Roeping of beroep? De tevredenheid met het werk varieert sterk met leeftijd. Ouderen zijn meer tevreden dan recente instromers. Ook degenen die hun werk zien als een persoonlijke investering zijn meer tevreden dan degenen die in de keuken staan voor het geld.
De gevolgen van ‘deskilling’: Er bestaat een spanning tussen het creatieve vakmanschap en standaardisering. “Zakjes openknippen”, zoals Niven Kunz het noemt, draagt bij aan beroepsuitval.

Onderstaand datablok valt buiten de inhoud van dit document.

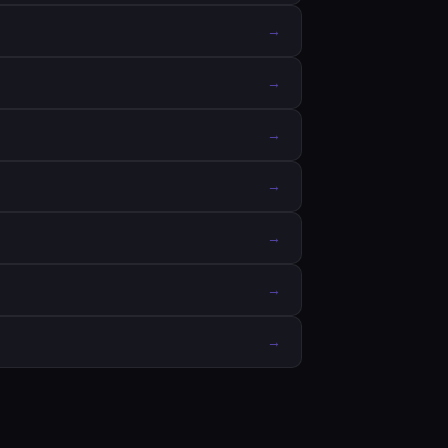
→
→
→
→
→
→
→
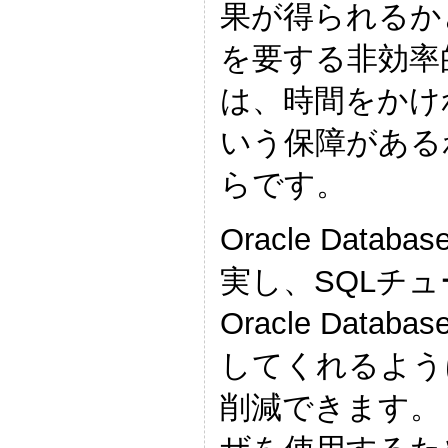
果が得られるか
を要する非効率
は、時間をかけ
いう保障がある
らです。
Oracle Dat
実し、SQLチ
Oracle Da
してくれるよう
削減できます。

Een snelle blik in ons economieboek leert, ten slotte, dat bij stijgende vraag en gelijkblijvend aanbod de prijs stijgt. Dit geldt voor de goed voorbereide starter die uit enthousiasme voor het beroep kiest. Voor de gestandaardiseerde formulekeuken is zo iemand misschien overgekwalificeerd. Meer aandacht voor het behouden van goede mensen is op de lange termijn de verstandigste strategie.
Auteur: Jeroen Oskam, Hotelschool The Hague.